§ Given data:
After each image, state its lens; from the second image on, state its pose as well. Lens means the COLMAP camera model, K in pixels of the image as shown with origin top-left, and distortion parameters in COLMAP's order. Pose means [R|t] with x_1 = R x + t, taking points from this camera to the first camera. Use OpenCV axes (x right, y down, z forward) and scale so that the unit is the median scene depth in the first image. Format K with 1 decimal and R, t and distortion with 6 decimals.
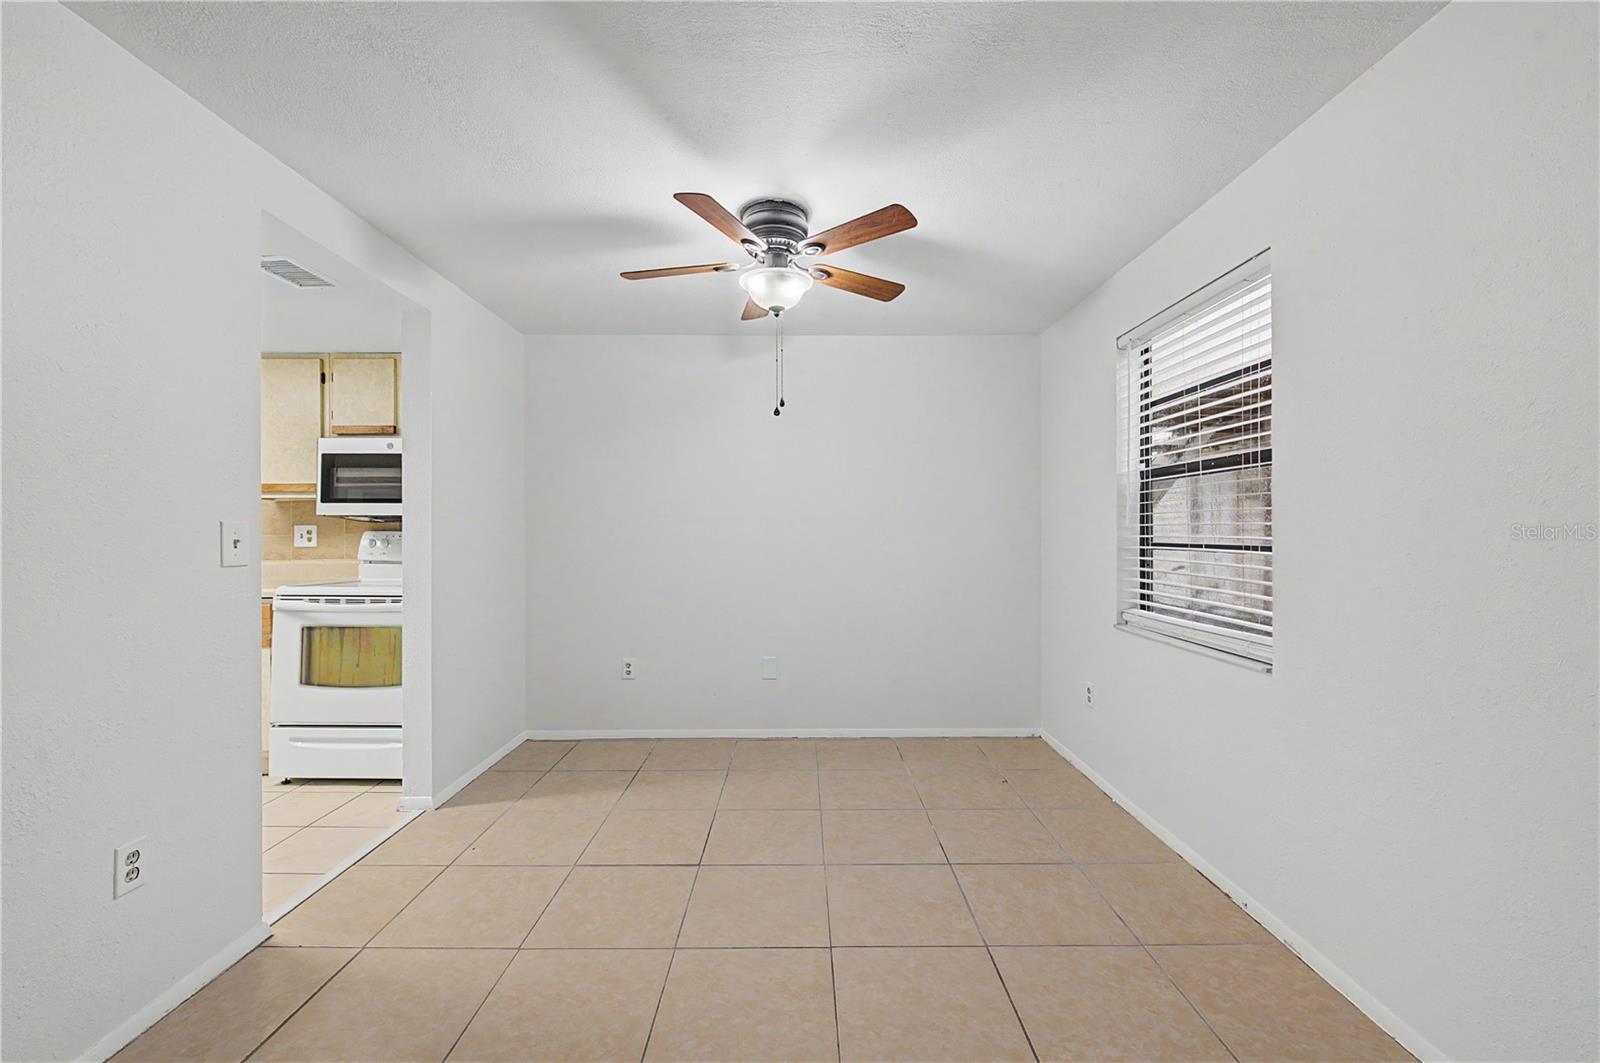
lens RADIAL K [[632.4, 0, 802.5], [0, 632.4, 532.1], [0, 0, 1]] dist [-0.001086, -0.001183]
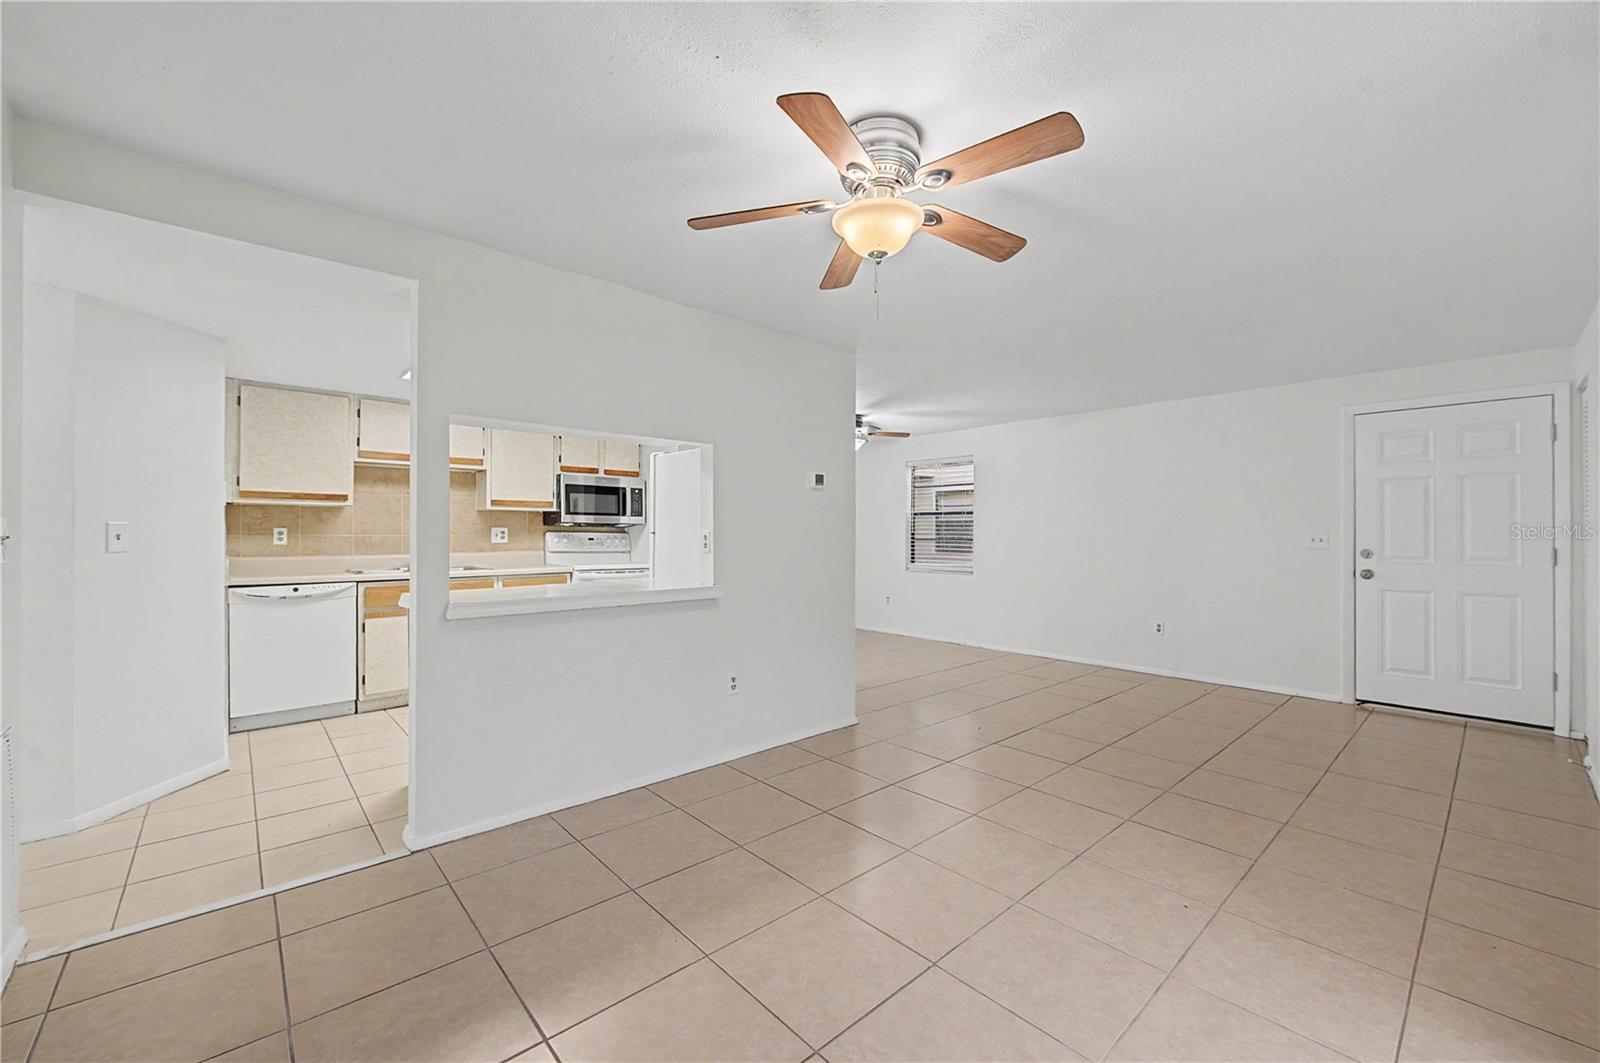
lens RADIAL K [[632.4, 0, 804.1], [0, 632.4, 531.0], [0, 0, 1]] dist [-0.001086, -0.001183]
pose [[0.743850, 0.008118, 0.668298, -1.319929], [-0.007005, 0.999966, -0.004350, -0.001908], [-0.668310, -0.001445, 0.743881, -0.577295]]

§ Task objective: Can you copy every one of the lines above word for word, leaving the pictures out?

§ Exercise solution:
After each image, state its lens; from the second image on, state its pose as well. Lens means the COLMAP camera model, K in pixels of the image as shown with origin top-left, and distortion parameters in COLMAP's order. Pose means [R|t] with x_1 = R x + t, taking points from this camera to the first camera. Use OpenCV axes (x right, y down, z forward) and scale so that the unit is the median scene depth in the first image. Format K with 1 decimal and R, t and distortion with 6 decimals.
lens RADIAL K [[632.4, 0, 802.5], [0, 632.4, 532.1], [0, 0, 1]] dist [-0.001086, -0.001183]
lens RADIAL K [[632.4, 0, 804.1], [0, 632.4, 531.0], [0, 0, 1]] dist [-0.001086, -0.001183]
pose [[0.743850, 0.008118, 0.668298, -1.319929], [-0.007005, 0.999966, -0.004350, -0.001908], [-0.668310, -0.001445, 0.743881, -0.577295]]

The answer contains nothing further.